Na seção de dicas, pela primeira vez uma tela de Castle of Illusion do Master System (jogo que eu teria meses depois), e Shadow Dancer do Mega. Lembro que fiquei bastante impressionado com a imagem da Estátua da Liberdade. "Gráficos incríveis" padrão anos 90;

Seção de dicas da Supergame 4

Havia também uma inesquecível propaganda de Phantasy Star, de página dupla, com uma grande ilustração de Lassic. "Este jogo tem três meses de duração"? Como podia ser isso? Foi naquela revista ainda que vi pela primeira vez consoles como Neo-Geo e SNES (na verdade, um Super Famicon) em propagandas.

Entre outras gracinhas havia a HQ de Billie Joy e Seus Sticks na Vídeo Dimensão. Era uma história em quadrinhos bizarra, sobre um cidadão mascarado metido a conquistador e seu parceiro Big Bró, na luta contra o vilão Dr. Shimega Baitz, com direito a aranha de estimação e Hadaly, uma androide loira boazuda de roupa vermelha.

Wander Taffo falando de games na Supergame
Wander Taffo falou de seus gostos em games

Entre as matérias de destaque: Pit Fighter, Alien Storm e Batman (Mega Drive), e Sonic, prometido para Master System em breve. Matérias sobre o joystick Chimeras, dicas do Hotline (serviço telefônico da Tec Toy que dava dicas sobre games), classificados e uma entrevista com o saudoso Wander Taffo, apresentando seu gosto pelo Mega Drive, fechavam a revista.

## Sua tarefa
Reescreva o trecho do texto sobre a revista Supergame de "Entre outras gracinhas" até "fechavam a revista.", substituindo "Mega Drive" por "Genesis".

## Registros selecionados
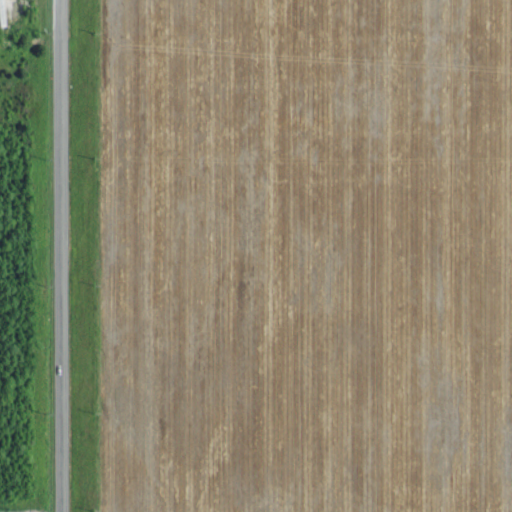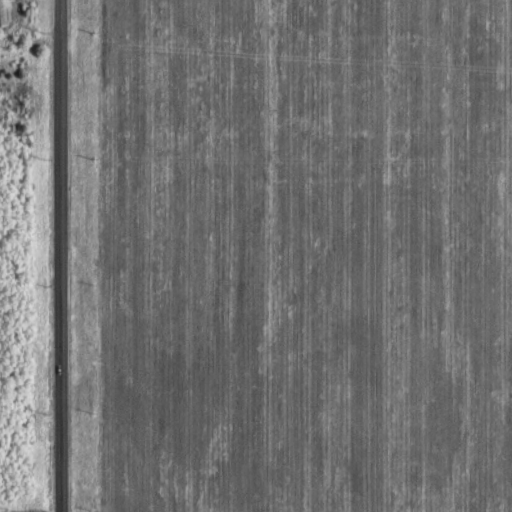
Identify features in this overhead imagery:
road: (60, 256)
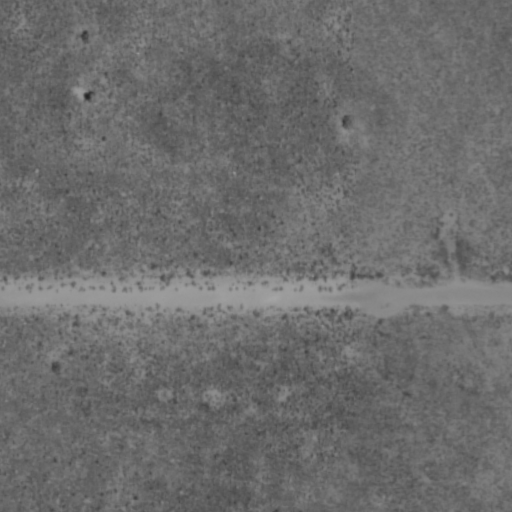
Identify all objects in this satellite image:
road: (256, 297)
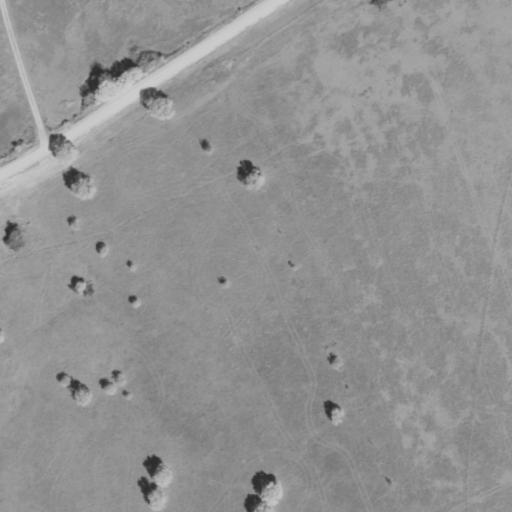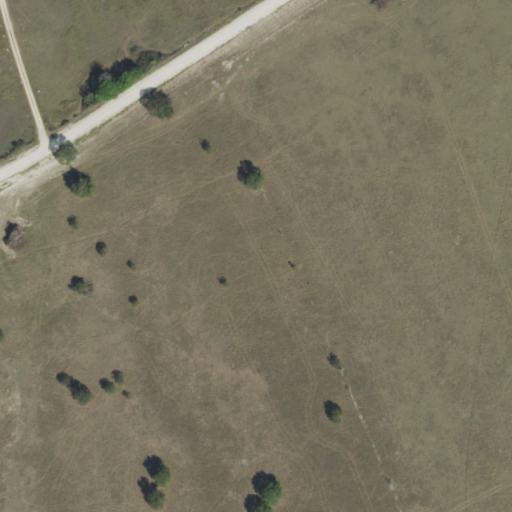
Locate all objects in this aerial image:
road: (195, 20)
road: (135, 86)
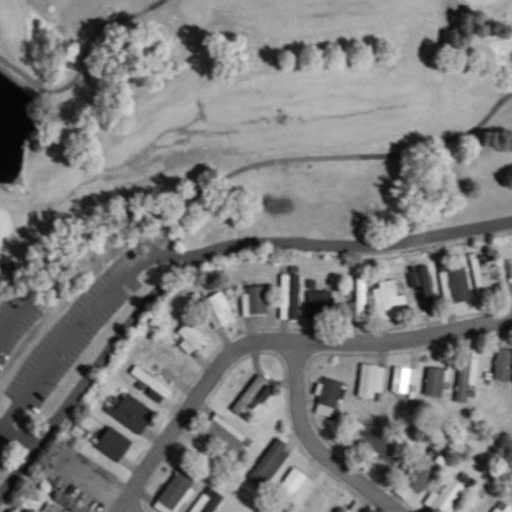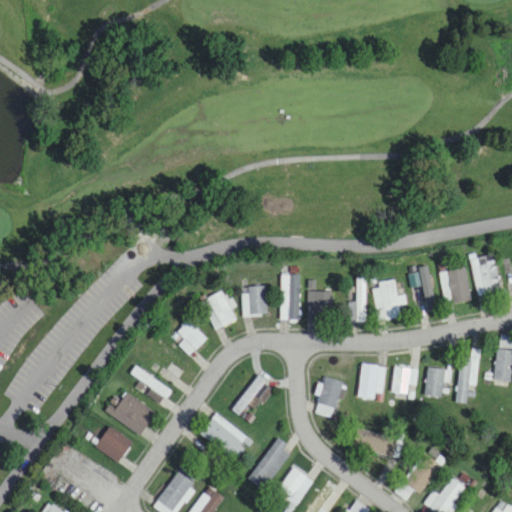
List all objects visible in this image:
road: (82, 62)
road: (255, 165)
road: (201, 249)
building: (485, 276)
building: (423, 287)
building: (455, 287)
building: (290, 297)
building: (320, 301)
building: (387, 301)
building: (254, 302)
building: (359, 303)
building: (218, 311)
building: (70, 322)
building: (190, 338)
road: (271, 340)
building: (503, 360)
building: (467, 380)
building: (404, 382)
building: (370, 383)
building: (150, 384)
building: (252, 396)
building: (328, 398)
building: (132, 414)
building: (225, 435)
road: (18, 437)
building: (373, 443)
building: (113, 445)
building: (269, 465)
road: (287, 468)
building: (294, 487)
building: (175, 491)
building: (446, 496)
building: (324, 499)
building: (208, 501)
building: (53, 508)
building: (354, 510)
building: (503, 510)
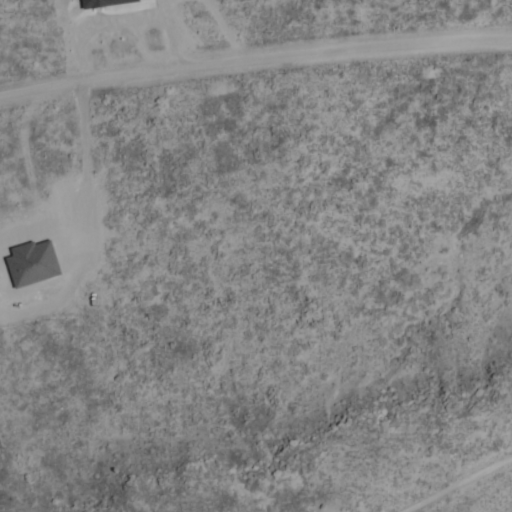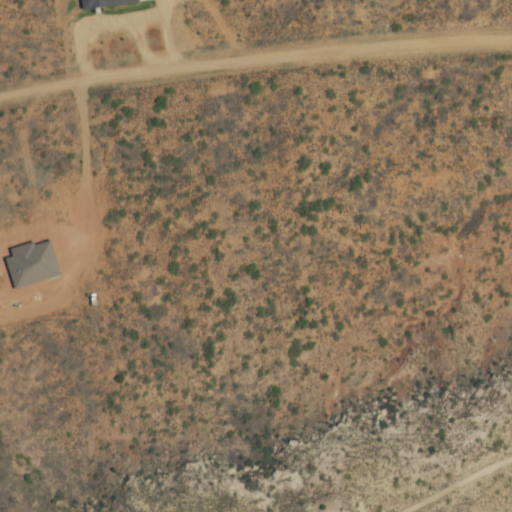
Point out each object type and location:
road: (255, 60)
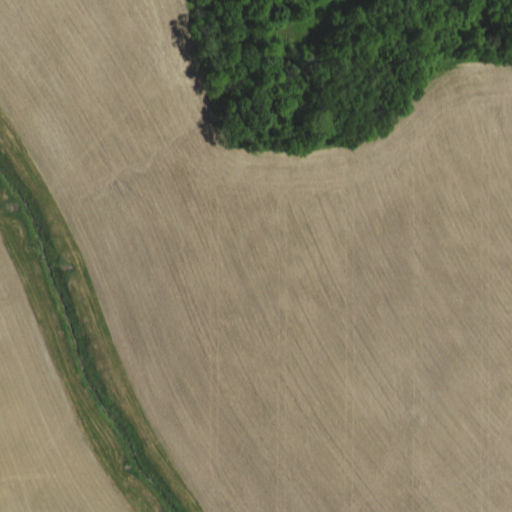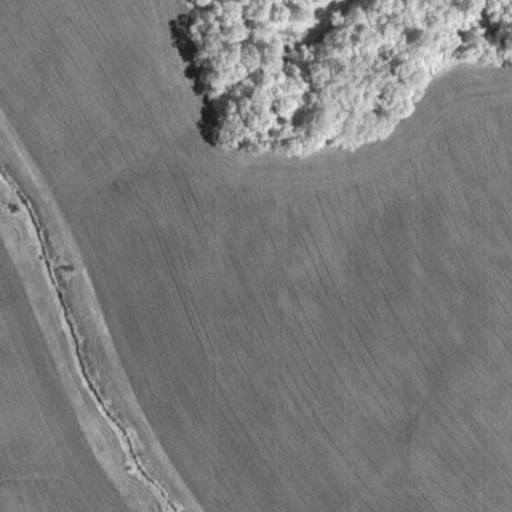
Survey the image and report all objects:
crop: (255, 256)
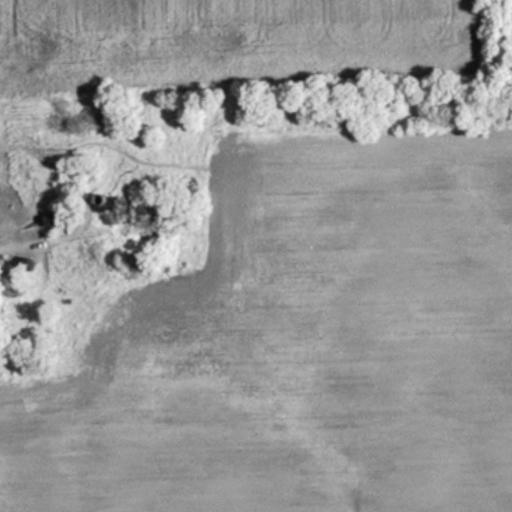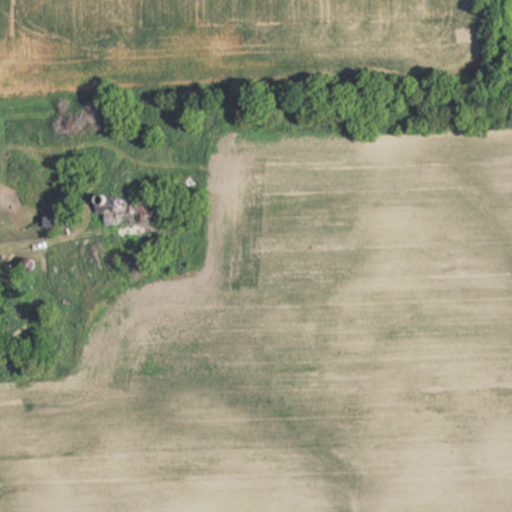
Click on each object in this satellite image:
building: (124, 213)
building: (45, 221)
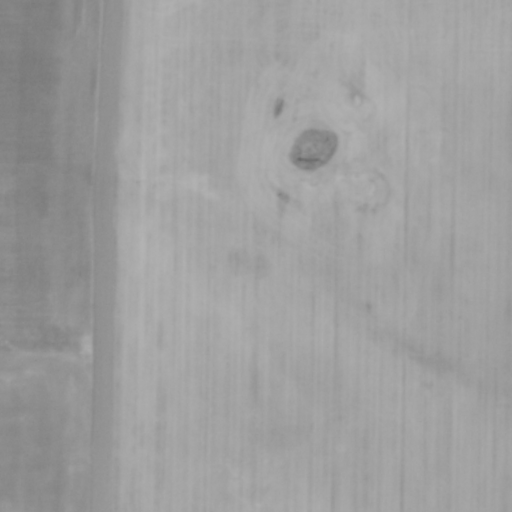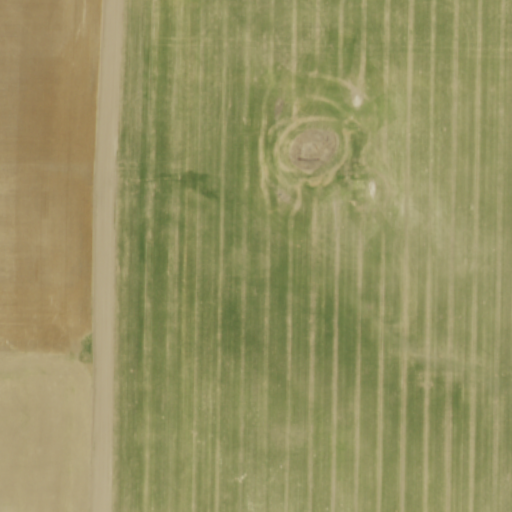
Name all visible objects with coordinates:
crop: (45, 249)
road: (108, 255)
crop: (318, 257)
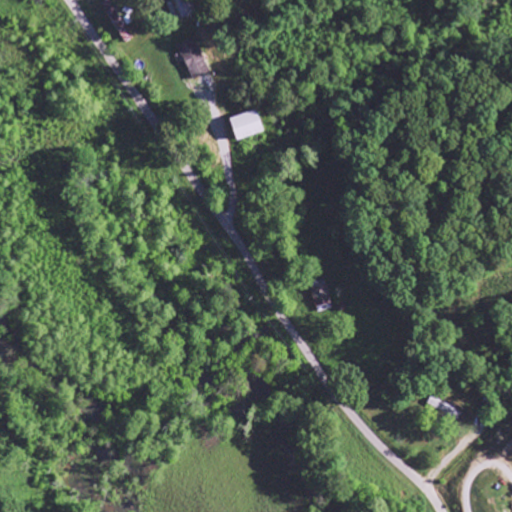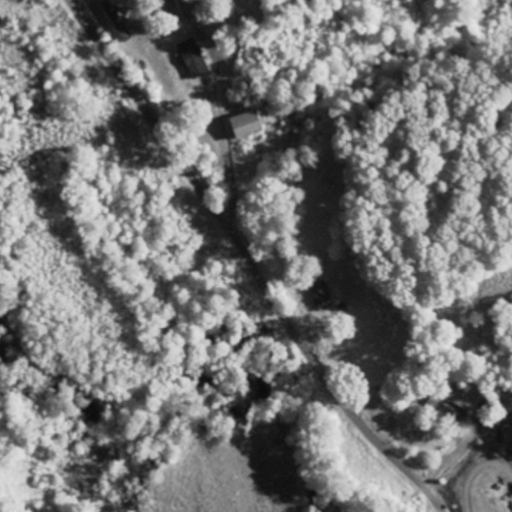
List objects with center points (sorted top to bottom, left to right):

## Resposta do exercício
Entre outras gracinhas havia a HQ de Billie Joy e Seus Sticks na Vídeo Dimensão. Era uma história em quadrinhos bizarra, sobre um cidadão mascarado metido a conquistador e seu parceiro Big Bró, na luta contra o vilão Dr. Shimega Baitz, com direito a aranha de estimação e Hadaly, uma androide loira boazuda de roupa vermelha.

Wander Taffo falando de games na Supergame
Wander Taffo falou de seus gostos em games

Entre as matérias de destaque: Pit Fighter, Alien Storm e Batman (Genesis), e Sonic, prometido para Master System em breve. Matérias sobre o joystick Chimeras, dicas do Hotline (serviço telefônico da Tec Toy que dava dicas sobre games), classificados e uma entrevista com o saudoso Wander Taffo, apresentando seu gosto pelo Genesis, fechavam a revista.